President Trump announced via Twitter on Tuesday that US and China will finally sign the elusive phase one trade deal on 15th of January. Taking place at the White House, high level representatives of China will be present. Moreover, Trump also said he will go to Beijing himself “at a later date” where talks will begin for phase two. With phase one close to being signed, markets can now obsess over phase two.
Given how long it has taken to reach phase one (which isn’t yet ‘in the bag’) then it’s anyone’s guess as to how long the next phase will take. Yet with the US elections looming, it remains in Trump’s best interest to get it over the line sooner than later, which inadvertently puts him in a weaker spot in terms of negotiating. Whilst Trump has publicly said he doesn’t need a trade deal before the election, it seems unlikely he won’t want phase two complete. So, we could well see delaying tactics from China in order to squeeze extra concessions for phase two.

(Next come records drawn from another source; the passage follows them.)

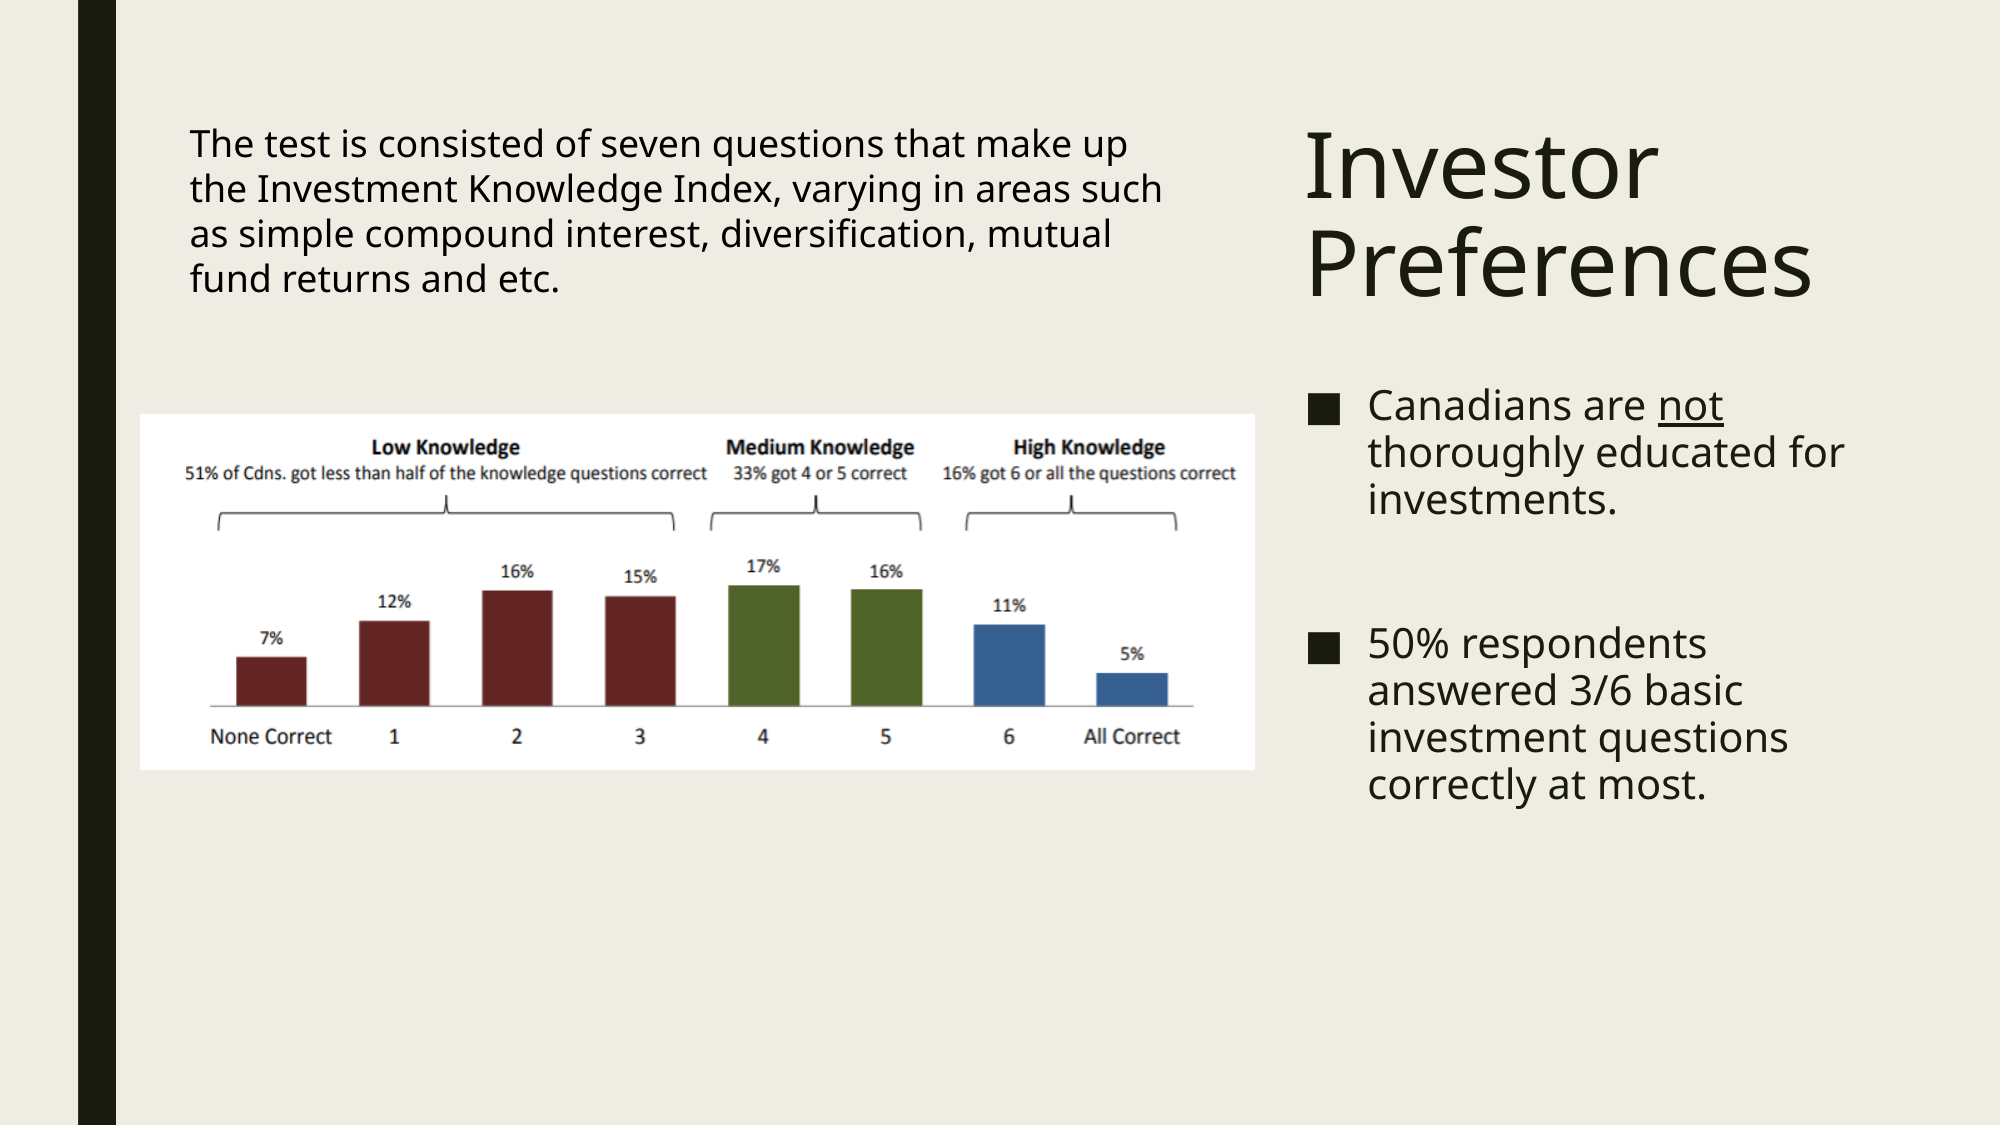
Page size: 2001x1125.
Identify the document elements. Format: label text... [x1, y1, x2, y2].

list Canadians are not thoroughly educated for investments. 50% respondents answered 3/6 basic investment questions correctly at most. [1289, 375, 1890, 963]
text_box [76, 0, 119, 1125]
picture [140, 414, 1255, 770]
text_box The test is consisted of seven questions that make up the Investment Knowledge Index, varying in areas such as simple compound interest, diversification, mutual fund returns and etc. [174, 112, 1208, 308]
title Investor Preferences [1289, 112, 1890, 357]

S&P500 E-mini futures gapped higher on Tuesday and now trade just below their record highs. A small bullish candle on New Year’s Eve respected the 10-day eMA and suggests a swing low could be in at 3213. Yet if 3213 is to be broken, it points towards a deeper correction and not a trend reversal.
Looking at seasonality for the S&P500, January tends to fare well as it’s posted average positive returns over the past 30, 10 and 5 years. Median returns are all positive over these lookback periods, and it’s seen bullish closes 60% of the time over the past 30 years.
Time will tell if January will see it break to new high, but the trend structure on S&P500 is clearly bullish with its series of higher lows and remains above its bullish trendline.